Hairdressers with over-styled, out-of-date dos and David Copperfield-like showmanship bite each other's backs to win what is apparently a prestigious award for clever and speedy hair cutting. Meanwhile a sad-sack local barber (Alan Rickman) enters the competition with his son (Josh Hartnett, "The Virgin Suicides") to face down his former salon partner (Bill Nighy), now the nation's star hairdresser and the dirty-tricking front-runner in the contest.

Besides suffering from the same problems "The Big Tease" had -- basically that it's a cliché-riddled underdog sports movie with a dye job and a limp wrist -- "Blow Dry" is also saddled with a maudlin, comedy-antidote subplot about Rickman's estranged lesbian ex-wife (Natasha Richardson), who is bravely dying of cancer 10 years after leaving him for his hair model (a criminally under-used Rachel Griffiths). Brought together again by the competition, everybody gets busy forgiving.

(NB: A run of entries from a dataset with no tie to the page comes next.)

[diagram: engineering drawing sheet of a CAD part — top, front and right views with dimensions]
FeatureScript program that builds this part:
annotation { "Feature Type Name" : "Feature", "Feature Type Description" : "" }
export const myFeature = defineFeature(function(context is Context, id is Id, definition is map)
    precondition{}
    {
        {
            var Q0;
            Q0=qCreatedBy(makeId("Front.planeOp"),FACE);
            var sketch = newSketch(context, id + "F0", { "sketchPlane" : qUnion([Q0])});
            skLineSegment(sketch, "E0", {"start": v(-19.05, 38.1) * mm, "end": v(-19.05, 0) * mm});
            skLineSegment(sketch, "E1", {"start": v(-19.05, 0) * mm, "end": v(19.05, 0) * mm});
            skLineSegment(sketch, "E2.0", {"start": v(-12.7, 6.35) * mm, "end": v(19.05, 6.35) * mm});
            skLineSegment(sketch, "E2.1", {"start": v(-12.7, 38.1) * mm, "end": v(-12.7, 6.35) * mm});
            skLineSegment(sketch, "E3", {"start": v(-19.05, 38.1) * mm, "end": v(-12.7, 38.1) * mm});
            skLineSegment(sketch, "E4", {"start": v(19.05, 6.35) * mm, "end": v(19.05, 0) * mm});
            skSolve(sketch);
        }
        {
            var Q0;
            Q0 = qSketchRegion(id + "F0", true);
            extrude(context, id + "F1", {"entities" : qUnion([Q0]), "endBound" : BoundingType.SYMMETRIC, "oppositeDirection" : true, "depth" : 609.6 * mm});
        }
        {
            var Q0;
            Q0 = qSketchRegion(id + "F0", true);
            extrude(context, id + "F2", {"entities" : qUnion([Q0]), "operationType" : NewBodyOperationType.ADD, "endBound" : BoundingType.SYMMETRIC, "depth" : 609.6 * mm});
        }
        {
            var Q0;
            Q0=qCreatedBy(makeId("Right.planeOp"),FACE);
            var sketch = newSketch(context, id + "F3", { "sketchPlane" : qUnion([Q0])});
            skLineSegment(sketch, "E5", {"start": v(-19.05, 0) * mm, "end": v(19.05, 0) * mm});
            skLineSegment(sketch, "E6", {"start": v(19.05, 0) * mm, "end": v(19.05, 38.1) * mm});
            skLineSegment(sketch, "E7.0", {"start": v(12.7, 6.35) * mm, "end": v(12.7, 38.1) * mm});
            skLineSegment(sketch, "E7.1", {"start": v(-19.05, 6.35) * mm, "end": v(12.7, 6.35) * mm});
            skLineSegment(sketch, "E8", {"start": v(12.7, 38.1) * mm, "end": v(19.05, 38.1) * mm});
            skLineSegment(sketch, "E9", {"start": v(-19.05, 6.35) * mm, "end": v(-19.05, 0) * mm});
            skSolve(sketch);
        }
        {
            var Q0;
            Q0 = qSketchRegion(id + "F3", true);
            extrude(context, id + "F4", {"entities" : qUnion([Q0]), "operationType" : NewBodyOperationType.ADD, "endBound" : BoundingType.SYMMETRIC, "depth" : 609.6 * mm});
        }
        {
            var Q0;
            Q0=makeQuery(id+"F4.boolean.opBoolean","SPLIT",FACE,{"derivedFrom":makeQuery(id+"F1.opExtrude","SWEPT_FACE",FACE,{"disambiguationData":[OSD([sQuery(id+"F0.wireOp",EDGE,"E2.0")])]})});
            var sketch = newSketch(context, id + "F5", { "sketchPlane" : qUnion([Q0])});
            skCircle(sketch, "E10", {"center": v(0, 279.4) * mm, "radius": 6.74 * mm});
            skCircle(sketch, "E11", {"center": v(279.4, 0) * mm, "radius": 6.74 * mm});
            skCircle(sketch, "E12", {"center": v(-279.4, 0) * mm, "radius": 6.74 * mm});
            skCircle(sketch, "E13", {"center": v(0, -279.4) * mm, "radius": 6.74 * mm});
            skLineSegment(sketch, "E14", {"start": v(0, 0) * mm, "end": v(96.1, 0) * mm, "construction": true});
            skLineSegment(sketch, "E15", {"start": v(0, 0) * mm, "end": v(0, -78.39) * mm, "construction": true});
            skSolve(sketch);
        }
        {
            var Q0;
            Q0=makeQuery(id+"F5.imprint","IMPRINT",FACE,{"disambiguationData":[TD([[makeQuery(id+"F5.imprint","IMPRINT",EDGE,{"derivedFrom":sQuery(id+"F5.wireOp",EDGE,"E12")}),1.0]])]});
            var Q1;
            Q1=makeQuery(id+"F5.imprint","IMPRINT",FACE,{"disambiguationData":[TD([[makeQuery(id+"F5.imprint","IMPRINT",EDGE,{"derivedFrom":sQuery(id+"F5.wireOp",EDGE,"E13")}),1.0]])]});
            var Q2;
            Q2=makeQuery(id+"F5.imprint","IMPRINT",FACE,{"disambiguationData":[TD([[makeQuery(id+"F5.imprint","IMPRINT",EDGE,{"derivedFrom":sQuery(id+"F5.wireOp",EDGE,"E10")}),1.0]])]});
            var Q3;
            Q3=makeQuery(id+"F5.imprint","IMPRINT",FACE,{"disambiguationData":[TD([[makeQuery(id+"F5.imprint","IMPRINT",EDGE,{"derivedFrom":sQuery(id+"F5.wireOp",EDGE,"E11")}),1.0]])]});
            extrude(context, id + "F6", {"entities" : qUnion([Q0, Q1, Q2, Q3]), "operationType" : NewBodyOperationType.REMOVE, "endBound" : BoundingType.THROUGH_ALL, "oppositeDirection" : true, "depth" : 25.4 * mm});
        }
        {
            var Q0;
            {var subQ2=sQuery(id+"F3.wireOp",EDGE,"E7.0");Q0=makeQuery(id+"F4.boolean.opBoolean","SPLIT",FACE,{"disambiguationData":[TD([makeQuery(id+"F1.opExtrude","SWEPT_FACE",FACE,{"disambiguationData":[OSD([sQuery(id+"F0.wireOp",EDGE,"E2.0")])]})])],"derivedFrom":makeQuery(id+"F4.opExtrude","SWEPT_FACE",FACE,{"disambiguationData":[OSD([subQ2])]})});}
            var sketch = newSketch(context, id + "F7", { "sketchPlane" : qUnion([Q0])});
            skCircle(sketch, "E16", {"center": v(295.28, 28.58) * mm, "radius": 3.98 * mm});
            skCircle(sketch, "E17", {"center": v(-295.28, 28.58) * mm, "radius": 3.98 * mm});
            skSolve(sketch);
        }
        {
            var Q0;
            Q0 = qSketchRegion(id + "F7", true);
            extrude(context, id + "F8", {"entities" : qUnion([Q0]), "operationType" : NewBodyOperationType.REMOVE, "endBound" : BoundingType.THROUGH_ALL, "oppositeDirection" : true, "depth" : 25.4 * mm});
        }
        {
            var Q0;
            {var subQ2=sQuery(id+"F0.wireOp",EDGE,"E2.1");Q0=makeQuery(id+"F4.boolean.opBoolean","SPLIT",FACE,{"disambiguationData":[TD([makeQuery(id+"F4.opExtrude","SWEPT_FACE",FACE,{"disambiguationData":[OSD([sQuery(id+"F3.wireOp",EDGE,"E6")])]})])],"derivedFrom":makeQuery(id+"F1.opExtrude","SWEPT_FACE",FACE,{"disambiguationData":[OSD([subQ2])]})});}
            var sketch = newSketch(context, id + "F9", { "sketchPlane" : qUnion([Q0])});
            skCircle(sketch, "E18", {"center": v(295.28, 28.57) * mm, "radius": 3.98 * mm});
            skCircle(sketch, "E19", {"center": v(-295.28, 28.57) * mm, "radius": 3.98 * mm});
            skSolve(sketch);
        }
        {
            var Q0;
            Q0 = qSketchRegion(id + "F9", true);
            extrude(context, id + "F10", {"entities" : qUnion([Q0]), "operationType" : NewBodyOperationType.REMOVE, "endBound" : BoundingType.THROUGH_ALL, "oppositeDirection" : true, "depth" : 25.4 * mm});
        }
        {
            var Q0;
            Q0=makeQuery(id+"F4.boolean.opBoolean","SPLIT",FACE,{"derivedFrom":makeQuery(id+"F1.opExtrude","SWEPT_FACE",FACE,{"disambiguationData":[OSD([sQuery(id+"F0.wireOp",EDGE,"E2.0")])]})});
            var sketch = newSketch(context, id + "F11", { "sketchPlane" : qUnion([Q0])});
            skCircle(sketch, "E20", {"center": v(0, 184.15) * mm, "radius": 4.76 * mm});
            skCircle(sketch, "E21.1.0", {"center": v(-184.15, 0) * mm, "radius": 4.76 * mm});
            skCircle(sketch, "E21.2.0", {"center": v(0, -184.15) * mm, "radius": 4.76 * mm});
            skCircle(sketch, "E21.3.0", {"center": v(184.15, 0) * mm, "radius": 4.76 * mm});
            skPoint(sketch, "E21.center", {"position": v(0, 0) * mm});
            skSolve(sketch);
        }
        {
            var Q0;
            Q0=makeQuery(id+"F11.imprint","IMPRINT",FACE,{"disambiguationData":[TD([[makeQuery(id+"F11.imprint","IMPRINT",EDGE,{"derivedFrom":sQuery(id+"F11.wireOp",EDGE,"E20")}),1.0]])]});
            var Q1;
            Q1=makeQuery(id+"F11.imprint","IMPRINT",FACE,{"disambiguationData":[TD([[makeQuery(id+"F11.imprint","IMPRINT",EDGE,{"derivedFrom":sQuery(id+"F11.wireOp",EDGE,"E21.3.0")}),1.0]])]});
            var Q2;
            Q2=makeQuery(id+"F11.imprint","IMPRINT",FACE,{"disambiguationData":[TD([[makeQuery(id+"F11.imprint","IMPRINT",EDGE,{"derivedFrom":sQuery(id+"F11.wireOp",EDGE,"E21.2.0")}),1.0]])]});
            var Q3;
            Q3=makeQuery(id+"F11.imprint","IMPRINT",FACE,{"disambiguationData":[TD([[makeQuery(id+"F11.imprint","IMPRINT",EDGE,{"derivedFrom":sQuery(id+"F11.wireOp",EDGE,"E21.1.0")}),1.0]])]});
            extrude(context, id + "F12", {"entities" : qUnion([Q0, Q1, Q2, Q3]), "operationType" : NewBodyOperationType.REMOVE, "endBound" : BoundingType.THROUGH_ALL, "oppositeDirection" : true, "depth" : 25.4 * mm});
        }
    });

Some of the film's good laughs stem from the fact that Hartnett (doing a surprising spot-on English accent) styles hair for the local funeral home. Trying to romance the daughter (Rachel Leigh Cook) of the cheating big shot -- who apparently hasn't inherited her father's skills with scissors and dye -- Hartnett helps her practice her coloring technique on a few corpses.

But despite good (if overly earnest) performances by a talented cast, for every witticism in the picture there's at least one lame stereotype, at least one forced attempt to showcase the adorably quirky townsfolk and at least one unnecessarily somber moment that makes "Blow Dry" feel like some kind of vague message movie.

Some draft of the screenplay was written by Simon Beaufoy of "Full Monty" fame, but how much he's to blame is unclear. His cryptic credit reads "Based on the screenplay 'Never Better' by Simon Beaufoy" -- the vagueness of which is, by itself, pretty telling.